« Comme des fantômes » est un recueil de nouvelles de Fabrice Colin. La préface nous explique que l’auteur est mort dans l’incendie de son appartemen,t et que le livre que nous tenons entre les mains est publié à titre posthume. Ne connaissant pas la biographie de Fabrice Colin, j’ai été un peu perturbée par cette entrée en matière d’autant que le style de la préface est assez léger. J’ai vérifié sur internet et Fabrice Colin se porte très bien, il s’agit uniquement d’une mise en scène. D’ailleurs le Fabrice Colin supposé mort n’aurait écrit aucun roman alors que le véritable Fabrice Colin a publié de nombreux romans de fantasy. L’idée est poussée jusqu’au bout puisque des amis écrivent des introductions à chaque nouvelle pour rendre hommage à leur ami disparu. Ils ne sont d’ailleurs pas très tendres avec lui et présentent Fabrice Colin comme un incapable, un alcoolique, un garçon assez déplaisant. Ce postulat de départ montre bien l’humour noir de son auteur et surtout son obsession pour la grande faucheuse. Obsession qui se retrouve souvent dans les nouvelles. Mais ce qui relie la plupart des histoires entre elles, ce sont les interactions entre la réalité et la fiction. Les deux mondes semblent totalement perméables et se mélangent. Des personnages de livre apparaissent dans notre monde comme Alice, vieillissante dans « Arnastapi », qui habite en Islande et reçoit le chat du Cheshire par la poste. Parfois les personnages font le chemin inverse, le père « Du coup du lapin » se retrouve propulsé au pays des rêves des enfants où se côtoient pirates et lapins victoriens. Fabrice Colin utilise également des figures classiques du fantastique comme les vampires ou les fantômes. Ces nouvelles sont également pour lui l’occasion de rendre hommage à ceux qui ont façonné son imaginaire : Lewis Caroll, John Barrie, Tolkien, Jules Verne, Kenneth Grahame ou l’illustrateur Arthur Rackham. Ces deux derniers ont d’ailleurs droit à d’intéressantes biographies.
Je dois avouer avoir eu du mal à rentrer dans certaines nouvelles. La fantasy est loin d’être mon domaine de prédilection et je n’avais pas toujours les références nécessaires pour apprécier le livre. J’ai néanmoins beaucoup aimé la première nouvelle « Naufrage mode d’emploi » où un auteur de SF est sommé par son éditeur d’écrire un « vrai » roman.
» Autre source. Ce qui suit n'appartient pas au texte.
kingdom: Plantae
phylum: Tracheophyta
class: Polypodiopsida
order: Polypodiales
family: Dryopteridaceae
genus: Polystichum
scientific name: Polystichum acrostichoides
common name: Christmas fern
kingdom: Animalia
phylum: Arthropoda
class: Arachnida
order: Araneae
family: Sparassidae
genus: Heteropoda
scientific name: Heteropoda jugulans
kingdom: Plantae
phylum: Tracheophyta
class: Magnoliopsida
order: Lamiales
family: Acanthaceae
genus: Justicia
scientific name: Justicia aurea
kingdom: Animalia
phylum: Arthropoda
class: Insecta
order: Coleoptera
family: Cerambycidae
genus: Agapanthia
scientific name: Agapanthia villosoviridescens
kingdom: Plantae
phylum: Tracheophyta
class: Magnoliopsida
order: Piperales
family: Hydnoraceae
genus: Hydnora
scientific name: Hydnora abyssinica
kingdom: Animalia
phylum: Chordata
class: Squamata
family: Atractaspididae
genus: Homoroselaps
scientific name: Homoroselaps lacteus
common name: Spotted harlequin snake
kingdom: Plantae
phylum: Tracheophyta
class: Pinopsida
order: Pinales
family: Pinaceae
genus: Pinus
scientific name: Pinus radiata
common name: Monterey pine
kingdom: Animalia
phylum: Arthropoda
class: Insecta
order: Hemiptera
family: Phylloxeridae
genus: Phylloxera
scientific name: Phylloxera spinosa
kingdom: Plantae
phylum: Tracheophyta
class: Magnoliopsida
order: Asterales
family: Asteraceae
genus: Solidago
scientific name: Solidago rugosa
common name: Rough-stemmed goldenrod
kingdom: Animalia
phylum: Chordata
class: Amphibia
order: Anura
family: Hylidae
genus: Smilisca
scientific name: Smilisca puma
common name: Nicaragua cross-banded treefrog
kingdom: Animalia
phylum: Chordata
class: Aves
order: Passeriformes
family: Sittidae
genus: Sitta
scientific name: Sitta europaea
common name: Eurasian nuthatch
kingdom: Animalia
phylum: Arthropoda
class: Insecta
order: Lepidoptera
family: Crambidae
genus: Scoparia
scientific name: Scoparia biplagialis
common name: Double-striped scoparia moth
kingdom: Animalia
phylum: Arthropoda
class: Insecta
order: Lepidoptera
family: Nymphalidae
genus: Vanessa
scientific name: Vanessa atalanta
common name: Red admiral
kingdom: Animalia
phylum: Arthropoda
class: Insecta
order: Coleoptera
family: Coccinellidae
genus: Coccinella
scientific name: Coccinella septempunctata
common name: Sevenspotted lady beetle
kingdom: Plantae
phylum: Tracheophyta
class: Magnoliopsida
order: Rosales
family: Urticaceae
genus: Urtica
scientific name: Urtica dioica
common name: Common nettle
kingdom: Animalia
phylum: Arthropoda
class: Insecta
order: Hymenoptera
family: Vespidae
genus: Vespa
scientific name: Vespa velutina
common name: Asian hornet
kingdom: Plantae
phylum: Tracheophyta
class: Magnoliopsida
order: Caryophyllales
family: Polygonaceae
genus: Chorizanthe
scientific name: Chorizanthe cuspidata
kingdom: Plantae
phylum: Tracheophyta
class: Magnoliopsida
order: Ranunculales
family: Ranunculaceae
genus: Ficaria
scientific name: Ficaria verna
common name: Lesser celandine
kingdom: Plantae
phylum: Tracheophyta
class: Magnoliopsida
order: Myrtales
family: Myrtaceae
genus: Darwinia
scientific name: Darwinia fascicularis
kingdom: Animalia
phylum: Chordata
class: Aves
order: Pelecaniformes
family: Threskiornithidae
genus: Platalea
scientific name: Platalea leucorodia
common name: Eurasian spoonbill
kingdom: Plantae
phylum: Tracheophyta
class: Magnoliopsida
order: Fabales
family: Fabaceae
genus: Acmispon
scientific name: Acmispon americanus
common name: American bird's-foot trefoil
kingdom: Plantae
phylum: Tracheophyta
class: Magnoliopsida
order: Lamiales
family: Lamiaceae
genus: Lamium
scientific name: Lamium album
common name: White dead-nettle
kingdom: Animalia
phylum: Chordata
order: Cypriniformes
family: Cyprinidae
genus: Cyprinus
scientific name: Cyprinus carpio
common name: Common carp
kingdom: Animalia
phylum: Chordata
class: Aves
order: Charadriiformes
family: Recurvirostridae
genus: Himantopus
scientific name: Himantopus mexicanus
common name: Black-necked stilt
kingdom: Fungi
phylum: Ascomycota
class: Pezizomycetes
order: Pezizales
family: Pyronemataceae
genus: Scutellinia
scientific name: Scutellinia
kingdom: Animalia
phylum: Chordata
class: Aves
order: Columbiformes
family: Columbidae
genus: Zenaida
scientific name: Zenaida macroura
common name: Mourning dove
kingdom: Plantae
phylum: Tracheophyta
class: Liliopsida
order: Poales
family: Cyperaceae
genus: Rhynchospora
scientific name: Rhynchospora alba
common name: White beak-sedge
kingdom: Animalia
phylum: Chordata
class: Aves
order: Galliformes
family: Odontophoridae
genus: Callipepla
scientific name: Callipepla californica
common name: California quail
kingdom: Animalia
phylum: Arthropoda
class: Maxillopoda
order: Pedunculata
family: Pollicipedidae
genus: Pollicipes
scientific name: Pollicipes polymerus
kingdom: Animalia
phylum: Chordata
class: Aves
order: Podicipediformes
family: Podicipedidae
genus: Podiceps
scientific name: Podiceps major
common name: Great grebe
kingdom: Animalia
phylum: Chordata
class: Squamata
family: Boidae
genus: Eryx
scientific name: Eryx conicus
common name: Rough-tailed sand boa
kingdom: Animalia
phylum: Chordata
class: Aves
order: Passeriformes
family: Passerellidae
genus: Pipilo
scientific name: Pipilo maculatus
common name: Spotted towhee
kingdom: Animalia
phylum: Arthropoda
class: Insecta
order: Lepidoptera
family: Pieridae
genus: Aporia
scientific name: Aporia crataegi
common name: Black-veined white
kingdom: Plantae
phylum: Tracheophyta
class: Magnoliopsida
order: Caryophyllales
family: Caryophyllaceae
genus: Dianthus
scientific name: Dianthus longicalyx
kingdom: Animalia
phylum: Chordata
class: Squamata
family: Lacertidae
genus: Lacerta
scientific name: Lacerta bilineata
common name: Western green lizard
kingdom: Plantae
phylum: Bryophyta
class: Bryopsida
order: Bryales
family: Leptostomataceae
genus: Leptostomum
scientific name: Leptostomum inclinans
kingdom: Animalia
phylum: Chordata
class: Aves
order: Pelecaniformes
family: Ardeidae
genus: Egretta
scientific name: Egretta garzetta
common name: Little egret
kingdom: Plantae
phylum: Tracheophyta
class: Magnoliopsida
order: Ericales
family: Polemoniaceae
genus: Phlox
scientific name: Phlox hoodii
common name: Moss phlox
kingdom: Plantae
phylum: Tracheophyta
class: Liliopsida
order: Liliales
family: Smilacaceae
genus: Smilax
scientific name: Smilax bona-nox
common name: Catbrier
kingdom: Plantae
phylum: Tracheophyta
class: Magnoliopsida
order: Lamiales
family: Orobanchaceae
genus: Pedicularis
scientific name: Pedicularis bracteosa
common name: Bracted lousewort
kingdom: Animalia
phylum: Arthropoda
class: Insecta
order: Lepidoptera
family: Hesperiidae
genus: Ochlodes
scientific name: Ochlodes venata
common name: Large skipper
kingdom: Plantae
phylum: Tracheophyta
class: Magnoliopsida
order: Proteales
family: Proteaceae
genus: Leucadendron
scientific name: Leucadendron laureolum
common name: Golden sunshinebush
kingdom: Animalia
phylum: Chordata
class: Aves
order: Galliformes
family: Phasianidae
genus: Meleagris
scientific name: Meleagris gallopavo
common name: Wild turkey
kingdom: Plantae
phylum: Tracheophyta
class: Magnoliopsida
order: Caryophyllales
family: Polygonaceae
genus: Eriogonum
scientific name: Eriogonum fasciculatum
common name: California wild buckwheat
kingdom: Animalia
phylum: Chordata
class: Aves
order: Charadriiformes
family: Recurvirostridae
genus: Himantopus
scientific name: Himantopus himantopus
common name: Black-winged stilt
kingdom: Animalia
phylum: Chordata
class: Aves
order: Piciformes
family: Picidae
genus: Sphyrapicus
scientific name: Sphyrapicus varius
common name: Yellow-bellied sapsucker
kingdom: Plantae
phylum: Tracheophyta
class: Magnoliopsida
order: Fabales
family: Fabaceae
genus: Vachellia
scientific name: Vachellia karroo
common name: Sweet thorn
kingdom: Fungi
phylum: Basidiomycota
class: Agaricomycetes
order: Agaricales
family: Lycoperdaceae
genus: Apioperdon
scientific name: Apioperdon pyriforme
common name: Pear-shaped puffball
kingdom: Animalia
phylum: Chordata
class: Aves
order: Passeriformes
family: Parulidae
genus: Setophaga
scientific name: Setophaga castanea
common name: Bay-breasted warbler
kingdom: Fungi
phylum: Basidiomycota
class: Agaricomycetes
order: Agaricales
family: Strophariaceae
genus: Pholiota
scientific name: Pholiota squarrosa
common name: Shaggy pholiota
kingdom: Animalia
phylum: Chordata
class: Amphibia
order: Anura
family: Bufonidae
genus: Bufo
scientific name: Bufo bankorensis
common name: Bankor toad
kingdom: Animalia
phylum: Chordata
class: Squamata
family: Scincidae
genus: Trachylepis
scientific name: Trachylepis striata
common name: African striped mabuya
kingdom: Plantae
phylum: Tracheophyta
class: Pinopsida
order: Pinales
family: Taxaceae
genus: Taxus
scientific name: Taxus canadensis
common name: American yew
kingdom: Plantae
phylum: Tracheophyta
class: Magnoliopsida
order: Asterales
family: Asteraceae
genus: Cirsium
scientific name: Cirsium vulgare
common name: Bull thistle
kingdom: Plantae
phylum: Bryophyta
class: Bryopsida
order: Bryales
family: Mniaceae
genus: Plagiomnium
Toute la nouvelle se passe dans son cerveau et c’est extrêmement cocasse. « Intervention forcée en milieu crépusculaire » m’a donné envie de découvrir « Le secret de Wilhem Storitz » de Jules Verne, livre dont je n’avais jamais entendu parler. Comme quoi, on peut toujours tirer quelque chose d’une lecture même si on n’est pas enthousiaste.
Merci à Constance et aux éditions Folio.